MPF announced its approval for $2 million in federal tax funds for brownfield remediation in January 2023. The project also secured $2 million from the city of Springfield and $1.2 million in state funding in addition to $800,000 from the U.S. EPA. So far MPF has raised $6 million of the $10 million needed for the demolition and renewal.

“We’re aiming at 24 to 36 months to have the site cleared for redevelopment,” Richmond said, a timetable he said surprises a lot of people.

Meanwhile, Richmond and his MPF colleagues are working with historians to collect oral histories from people who worked at the plant.

“Just this week, I connected with a guy whose grandfather worked at the plant during World War II,” Richmond said. “His grandfather told him that the plant worked with the War Department during World War II to develop a more stable flour with a longer shelf life that could be transported around the world as part of the war effort.”

From the beginning of their effort, MPF has invited local artists and photographers to the plant so that they can document the site and make art.

“We recognized early on that we had some high-level street artists that had visited the site prior to our ownership. So we documented what was there,” he said.

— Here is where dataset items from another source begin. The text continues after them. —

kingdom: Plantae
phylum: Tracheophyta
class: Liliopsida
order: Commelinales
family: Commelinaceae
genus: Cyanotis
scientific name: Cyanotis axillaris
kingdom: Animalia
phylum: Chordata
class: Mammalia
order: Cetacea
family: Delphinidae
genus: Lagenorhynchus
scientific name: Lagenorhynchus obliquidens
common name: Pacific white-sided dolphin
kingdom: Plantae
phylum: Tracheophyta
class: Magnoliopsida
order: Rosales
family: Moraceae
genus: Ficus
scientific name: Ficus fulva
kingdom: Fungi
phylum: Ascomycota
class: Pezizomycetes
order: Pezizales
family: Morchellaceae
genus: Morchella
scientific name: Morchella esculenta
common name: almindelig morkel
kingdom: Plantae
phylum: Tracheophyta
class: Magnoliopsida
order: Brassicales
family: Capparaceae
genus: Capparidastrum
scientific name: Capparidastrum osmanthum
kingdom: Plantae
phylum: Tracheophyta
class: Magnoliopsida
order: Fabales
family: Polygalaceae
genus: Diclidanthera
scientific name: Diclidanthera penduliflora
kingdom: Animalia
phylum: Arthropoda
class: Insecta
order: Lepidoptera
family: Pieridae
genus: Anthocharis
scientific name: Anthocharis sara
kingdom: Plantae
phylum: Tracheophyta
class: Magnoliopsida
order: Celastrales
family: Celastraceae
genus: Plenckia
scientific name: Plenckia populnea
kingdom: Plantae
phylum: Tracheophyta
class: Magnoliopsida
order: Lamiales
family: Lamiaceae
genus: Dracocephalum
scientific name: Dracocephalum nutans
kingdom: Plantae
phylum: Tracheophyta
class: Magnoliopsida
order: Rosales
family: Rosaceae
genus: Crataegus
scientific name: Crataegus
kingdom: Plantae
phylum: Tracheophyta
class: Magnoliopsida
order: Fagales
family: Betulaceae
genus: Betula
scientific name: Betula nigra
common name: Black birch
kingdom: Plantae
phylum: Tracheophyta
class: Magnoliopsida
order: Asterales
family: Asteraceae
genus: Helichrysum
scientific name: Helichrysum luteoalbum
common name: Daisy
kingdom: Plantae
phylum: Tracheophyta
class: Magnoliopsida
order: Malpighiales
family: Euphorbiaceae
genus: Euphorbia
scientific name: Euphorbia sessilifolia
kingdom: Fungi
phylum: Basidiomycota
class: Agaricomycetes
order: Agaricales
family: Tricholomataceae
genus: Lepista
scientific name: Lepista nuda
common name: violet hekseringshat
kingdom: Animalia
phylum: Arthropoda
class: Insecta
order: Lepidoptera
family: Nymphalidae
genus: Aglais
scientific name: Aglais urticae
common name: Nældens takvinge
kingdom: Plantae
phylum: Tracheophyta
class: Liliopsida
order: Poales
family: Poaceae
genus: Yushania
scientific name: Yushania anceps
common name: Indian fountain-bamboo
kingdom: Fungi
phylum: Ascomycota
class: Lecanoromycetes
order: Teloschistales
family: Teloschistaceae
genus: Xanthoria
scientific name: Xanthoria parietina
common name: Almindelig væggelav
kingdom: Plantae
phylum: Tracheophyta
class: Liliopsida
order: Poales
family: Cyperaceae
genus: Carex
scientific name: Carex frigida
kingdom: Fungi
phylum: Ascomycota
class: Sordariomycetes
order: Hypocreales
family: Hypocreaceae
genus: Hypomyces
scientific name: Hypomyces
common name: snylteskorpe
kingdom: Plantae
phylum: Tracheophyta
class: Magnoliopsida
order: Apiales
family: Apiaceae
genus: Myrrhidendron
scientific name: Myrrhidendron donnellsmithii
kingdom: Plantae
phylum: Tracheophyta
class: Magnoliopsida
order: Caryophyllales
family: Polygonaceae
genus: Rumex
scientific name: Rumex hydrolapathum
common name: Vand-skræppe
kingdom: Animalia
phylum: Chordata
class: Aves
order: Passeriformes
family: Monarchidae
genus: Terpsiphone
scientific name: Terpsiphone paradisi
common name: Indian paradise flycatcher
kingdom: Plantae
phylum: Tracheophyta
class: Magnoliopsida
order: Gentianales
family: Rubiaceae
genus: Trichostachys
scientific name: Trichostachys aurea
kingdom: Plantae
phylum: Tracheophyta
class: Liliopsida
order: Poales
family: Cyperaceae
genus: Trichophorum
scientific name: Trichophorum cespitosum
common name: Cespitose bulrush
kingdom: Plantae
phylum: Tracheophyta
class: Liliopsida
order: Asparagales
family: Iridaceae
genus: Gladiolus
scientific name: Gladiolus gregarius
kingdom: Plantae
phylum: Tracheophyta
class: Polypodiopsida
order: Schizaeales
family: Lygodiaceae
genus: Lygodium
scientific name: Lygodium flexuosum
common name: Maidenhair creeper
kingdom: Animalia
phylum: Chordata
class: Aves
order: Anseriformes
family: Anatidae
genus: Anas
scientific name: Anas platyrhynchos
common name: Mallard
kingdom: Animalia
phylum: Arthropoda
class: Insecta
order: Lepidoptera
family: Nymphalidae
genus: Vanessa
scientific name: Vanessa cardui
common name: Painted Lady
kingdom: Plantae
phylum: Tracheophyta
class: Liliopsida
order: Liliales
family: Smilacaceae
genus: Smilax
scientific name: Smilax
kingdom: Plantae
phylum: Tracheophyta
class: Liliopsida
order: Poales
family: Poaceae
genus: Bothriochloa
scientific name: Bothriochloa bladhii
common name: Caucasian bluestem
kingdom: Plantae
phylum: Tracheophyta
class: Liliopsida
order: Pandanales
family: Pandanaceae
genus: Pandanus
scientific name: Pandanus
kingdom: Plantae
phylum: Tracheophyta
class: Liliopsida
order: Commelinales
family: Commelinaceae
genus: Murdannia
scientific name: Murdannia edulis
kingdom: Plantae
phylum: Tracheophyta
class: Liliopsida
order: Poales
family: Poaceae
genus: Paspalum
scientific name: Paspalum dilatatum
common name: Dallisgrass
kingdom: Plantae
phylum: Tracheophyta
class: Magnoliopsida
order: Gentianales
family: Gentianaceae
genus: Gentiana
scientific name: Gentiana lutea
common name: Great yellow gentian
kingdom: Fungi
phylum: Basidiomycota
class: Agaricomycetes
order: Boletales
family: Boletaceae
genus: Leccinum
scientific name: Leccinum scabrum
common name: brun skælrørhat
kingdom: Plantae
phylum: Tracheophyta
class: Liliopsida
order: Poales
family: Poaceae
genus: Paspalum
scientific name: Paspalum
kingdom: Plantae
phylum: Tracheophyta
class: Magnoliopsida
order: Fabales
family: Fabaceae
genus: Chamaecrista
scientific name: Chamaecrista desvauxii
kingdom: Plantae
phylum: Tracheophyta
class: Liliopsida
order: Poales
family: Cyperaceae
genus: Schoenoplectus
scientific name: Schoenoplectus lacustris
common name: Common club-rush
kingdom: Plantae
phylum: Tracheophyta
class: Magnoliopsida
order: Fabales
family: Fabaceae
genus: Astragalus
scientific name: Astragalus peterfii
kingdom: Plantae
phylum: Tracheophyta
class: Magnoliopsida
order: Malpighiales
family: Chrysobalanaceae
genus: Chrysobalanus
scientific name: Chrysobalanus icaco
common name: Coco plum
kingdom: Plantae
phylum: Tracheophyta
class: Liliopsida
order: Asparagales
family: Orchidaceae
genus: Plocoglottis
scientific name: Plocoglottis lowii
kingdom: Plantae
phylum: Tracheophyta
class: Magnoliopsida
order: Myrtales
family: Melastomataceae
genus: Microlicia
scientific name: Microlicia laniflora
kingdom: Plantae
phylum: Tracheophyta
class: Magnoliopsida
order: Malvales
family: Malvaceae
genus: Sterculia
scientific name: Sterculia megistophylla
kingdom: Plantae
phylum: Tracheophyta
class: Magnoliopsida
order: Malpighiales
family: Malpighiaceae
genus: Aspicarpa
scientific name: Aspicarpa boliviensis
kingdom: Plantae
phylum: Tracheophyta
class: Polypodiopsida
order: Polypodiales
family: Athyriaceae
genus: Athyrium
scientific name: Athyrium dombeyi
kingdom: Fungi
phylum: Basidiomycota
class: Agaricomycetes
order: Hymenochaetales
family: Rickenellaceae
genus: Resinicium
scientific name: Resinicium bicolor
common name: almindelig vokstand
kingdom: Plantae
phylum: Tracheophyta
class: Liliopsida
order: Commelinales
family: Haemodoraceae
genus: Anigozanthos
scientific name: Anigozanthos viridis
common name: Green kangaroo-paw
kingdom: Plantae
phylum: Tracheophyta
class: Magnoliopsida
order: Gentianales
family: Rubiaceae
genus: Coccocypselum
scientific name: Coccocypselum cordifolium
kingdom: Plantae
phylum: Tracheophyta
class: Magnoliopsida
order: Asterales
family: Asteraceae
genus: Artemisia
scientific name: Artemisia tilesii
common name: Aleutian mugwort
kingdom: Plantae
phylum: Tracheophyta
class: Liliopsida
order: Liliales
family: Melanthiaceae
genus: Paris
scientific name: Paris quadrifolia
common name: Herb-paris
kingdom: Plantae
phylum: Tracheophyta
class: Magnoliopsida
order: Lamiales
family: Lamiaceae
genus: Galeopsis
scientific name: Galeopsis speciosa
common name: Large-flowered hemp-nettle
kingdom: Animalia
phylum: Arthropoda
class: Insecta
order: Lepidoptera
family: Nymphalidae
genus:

One day last summer, Richmond and a colleague came across two graffiti artists who were spray painting some walls. Instead of chasing them away, they got to talking and decided to work with them, Richmond said.

“All the art that they created was respectful and well-placed … We wanted to know what kind of social and cultural statements they were trying to make,” he said.

MPF wound up letting the artists create a gallery. In November, two graffiti exhibits attracted more than 1,000 people.